The Thing from Another World
With Margaret Sheridan, Kenneth Tobey, Robert Cornthwaite.
US, 1951, 35mm, black & white, 87 min.
Print source: British Film Institute
A nondescript set masquerading as an Alaskan research outpost, about a dozen spirited B-list actors, and a few rudimentary special effects are all that’s needed to mount nail-biting suspense in The Thing from Another World, a thrifty sci-fi classic that is as much about the moment-to-moment logistics of grappling with the unknown as it is about the eponymous alien entity itself.
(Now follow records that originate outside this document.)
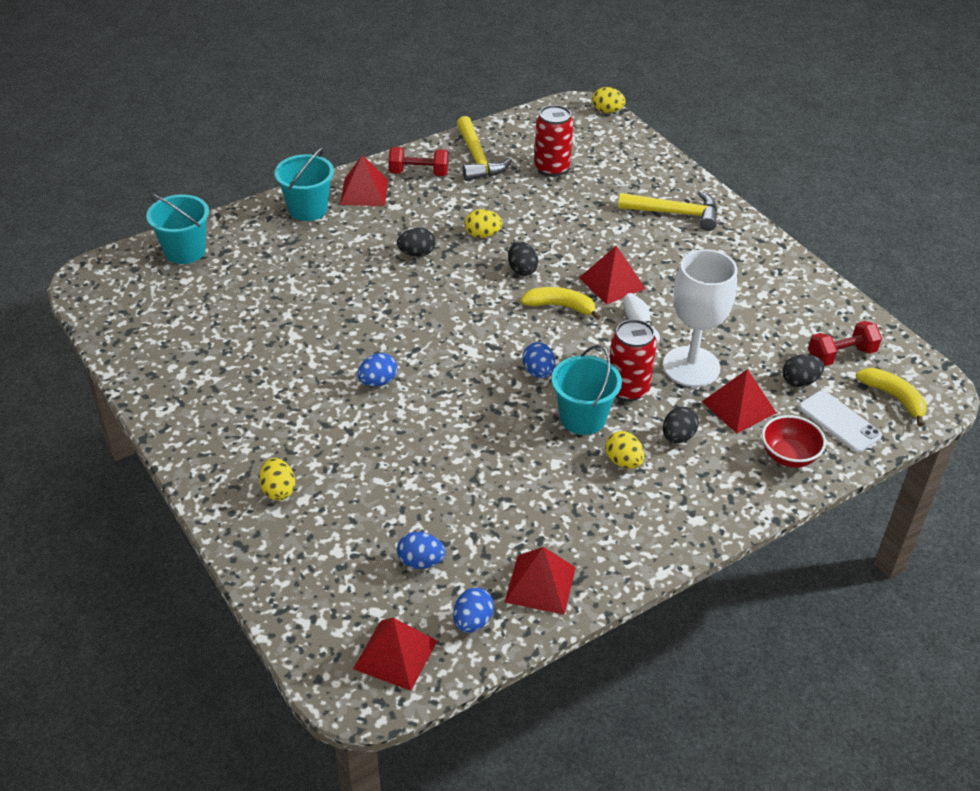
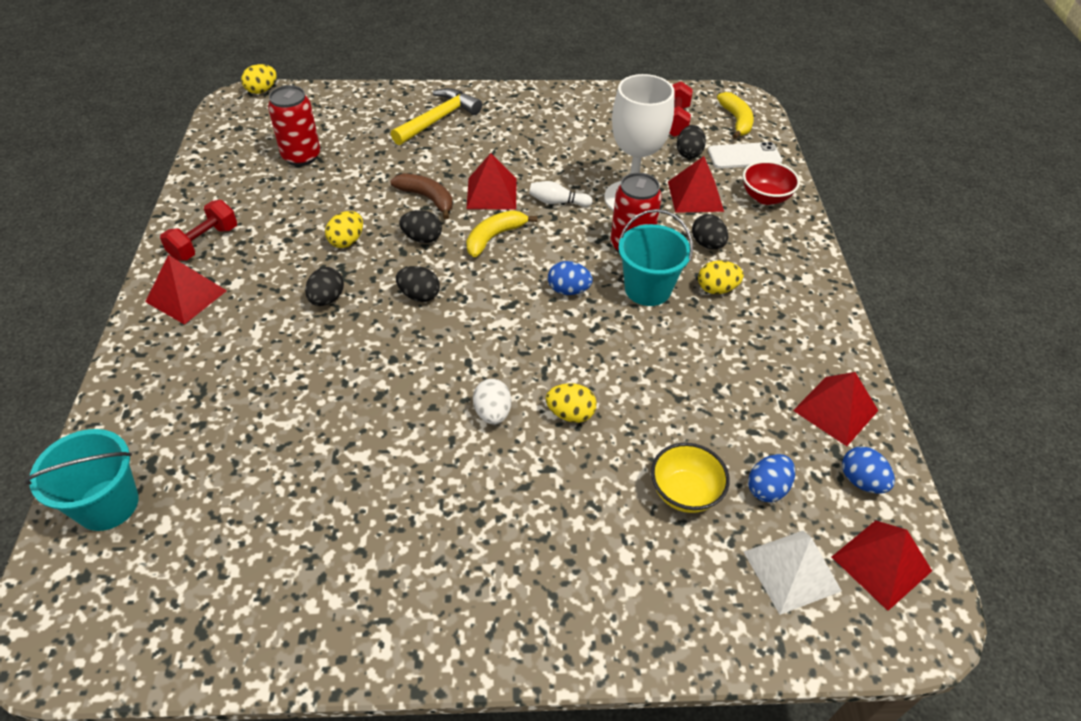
camera: 60 degrees left, 5 degrees up
yellow egg [259,458,295,501] -> yellow egg moved to [546,383,597,423]
turquoise bucket [274,147,334,221] -> none
blue egg [357,353,397,386] -> white egg [473,379,511,425]
yellow hammer [457,116,512,181] -> none
yellow banana [856,368,927,426] -> yellow banana turned 90 degrees clockwise [717,92,754,139]
none -> brown banana [390,173,453,219]
none -> black egg [396,266,440,302]
none -> yellow bowl [651,443,730,513]
none -> white pyramid [744,531,842,615]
When a mysterious saucer from the sky crash-lands near a secluded Air Force compound, Captain Patrick Hendry and a ragtag bunch of servicemen are forced to make imaginative use of their limited resources to conquer their increasingly predatory visitor, all while butting heads with a cerebral scientist who insists the extraterrestrial beast is mere “phenomena to be studied.” In ceding the director’s chair to then-debuting filmmaker Christian Nyby, Hawks claimed only a producer role for the film, though his stylistic influence is so strongly felt in the brisk banter and calculated blocking that there has long been speculation as to the degree of his artistic intervention. Whatever the case, The Thing from Another World stands as both a consummate expression of Hawksian ensemble acting and a master class in the power of suggestion.